__提供文本__.
╔══
Python爬取網絡圖片

原創

半瓶子酱油

2020-02-22 08:32

簡介

今天學習了Requests與BeautifulSoup的用法，簡單結合網上的示例，做了一個簡單的爬取網站圖片的腳本,還發現了一個不錯的網站，值得推薦給大家（你懂的）。

示例代碼

# -*- coding:UTF-8 -*-
#!/usr/bin/python3

'''
Script Name     : downLoadImage.py
Author          : svoid
Created         : 2015-03-14
Last Modified   : 
Version         : 1.0
Modifications   : 
Description     : 網站爬取圖片
'''

import requests
import threading
from bs4 import BeautifulSoup
import re

"""
Description    : 將網頁圖片保存本地
@param imgUrl  : 待保存圖片URL
@param imgName : 待保存圖片名稱
@return 無
"""
def saveImage( imgUrl,imgName ="default.jpg" ):
    response = requests.get(imgUrl, stream=True)
    image = response.content
    DstDir="D:\\persion\\picture\\downimg\\"
    print("保存文件"+DstDir+imgName+"\n")
    try:
        with open(DstDir+imgName ,"wb") as jpg:
            jpg.write( image)     
            return
    except IOError:
        print("IO Error\n")
        return
    finally:
        jpg.close        

"""
Description    : 開啓多線程執行下載任務
@param filelist:待下載圖片URL列表
@return 無
"""

def downImageViaMutiThread( filelist ):
    task_threads=[]  #存儲線程
    count=1
    for file in filelist:
        filename = file.replace("/","-")
        if 'com-' in filename:
            p = re.compile(r'com-')
            print(filename)        
            filename = p.split(filename)[1]
            t = threading.Thread(target=saveImage,args=(file,filename))
            count = count+1
            task_threads.append(t)
    for task in task_threads:
        task.start()
    for task in task_threads:
        task.join() 

"""
Description    : 獲取圖片地址
@param pageUrl : 網頁URL
@return : 圖片地址列表
"""

def getfilelist(pageUrl):
    web = requests.get(pageUrl)
    soup = BeautifulSoup(web.text)
    filelist=[]
#   for photo in soup.find_all('img',{'class':'scrollLoading'}):
    for photo in soup.find_all('img'):
        filelist.append(photo.get('src'))
#        filelist.append(photo.get('data-original'))
    return filelist

def getweblist(webUrl):
    web = requests.get(webUrl)
    soup = BeautifulSoup(web.text)
    weblist=[]
    for pagelist in soup.find_all('div',{'class':'metaRight'}):
        for link in pagelist.find_all('a'):
            weblist.append(link.get('href'))
╚══
__練習說明__.
1. 請用兩句話概括這篇關於用Python爬取網絡圖片的文章。
2. 接着續寫這篇關於用Python爬取網絡圖片的文章，從它停下的地方寫下去。
這些資料與本練習無關。

__已知資料__.
╔══
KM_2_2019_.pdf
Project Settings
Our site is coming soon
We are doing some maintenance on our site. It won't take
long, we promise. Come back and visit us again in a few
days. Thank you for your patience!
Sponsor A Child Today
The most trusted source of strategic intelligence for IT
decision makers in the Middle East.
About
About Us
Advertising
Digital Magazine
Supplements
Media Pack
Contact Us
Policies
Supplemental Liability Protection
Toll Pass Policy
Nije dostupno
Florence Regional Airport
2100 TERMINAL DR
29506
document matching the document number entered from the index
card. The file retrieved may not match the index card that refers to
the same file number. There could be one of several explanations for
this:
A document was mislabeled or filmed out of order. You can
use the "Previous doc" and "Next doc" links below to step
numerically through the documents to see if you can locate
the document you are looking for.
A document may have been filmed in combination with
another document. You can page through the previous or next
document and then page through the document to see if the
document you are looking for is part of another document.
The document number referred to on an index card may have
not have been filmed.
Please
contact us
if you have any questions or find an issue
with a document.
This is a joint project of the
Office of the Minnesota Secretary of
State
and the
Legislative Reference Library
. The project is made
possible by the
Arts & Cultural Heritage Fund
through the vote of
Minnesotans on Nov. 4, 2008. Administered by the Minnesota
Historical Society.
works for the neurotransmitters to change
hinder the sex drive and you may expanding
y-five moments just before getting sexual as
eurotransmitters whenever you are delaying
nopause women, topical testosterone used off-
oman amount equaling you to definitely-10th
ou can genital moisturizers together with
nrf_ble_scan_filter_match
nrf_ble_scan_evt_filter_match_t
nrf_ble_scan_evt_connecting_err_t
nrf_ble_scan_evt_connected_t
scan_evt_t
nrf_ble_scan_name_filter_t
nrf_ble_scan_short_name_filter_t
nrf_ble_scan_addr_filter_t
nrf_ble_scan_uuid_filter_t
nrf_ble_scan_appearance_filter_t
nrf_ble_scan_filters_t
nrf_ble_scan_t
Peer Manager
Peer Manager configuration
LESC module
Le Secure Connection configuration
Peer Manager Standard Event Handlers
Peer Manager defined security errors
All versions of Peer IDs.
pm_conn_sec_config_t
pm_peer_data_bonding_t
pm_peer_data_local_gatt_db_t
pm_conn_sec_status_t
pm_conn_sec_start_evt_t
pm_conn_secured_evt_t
╚══
__參考答案__.
1. 作者學習了Requests與BeautifulSoup的用法，並結合網上的示例，寫了一個爬取網站圖片的簡單腳本。示例代碼定義了幾個函數：saveImage將網頁圖片保存到本地，downImageViaMutiThread開啓多線程下載，getfilelist獲取頁面中的圖片地址，getweblist從class為metaRight的div中收集鏈接。

2.
    return weblist  

if __name__ == "__main__":
  webUrl = 'http://www.meizitu.com/'
  list = getweblist(webUrl)
  for page in list:
    imagelist=getfilelist(page)
    downImageViaMutiThread(imagelist)

後記

程序還是有很多不足的地方，比如網絡連接狀態均未作判斷，圖片也未作很多處理，簡單的保存在本地。

程序運行之後，發現爬取了很多小圖，屌絲也要高標準要求自己不是，又補充了一個小程序刪掉。

# -*- coding:UTF-8 -*-
#!/usr/bin/python

'''
Script Name     : deleteSmallImage.py
Author          : svoid
Created         : 2015-03-14
Last Modified   : 
Version         : 1.0
Modifications   : 
Description     : 文件相關操作
'''

import os
import sys
import stat 
import time

def get_dir_file(dirname):
    filelist = []
    for file in os.listdir(path=dirname):
        targetFile = os.path.join(dirname,  file) 
        filelist.append(targetFile)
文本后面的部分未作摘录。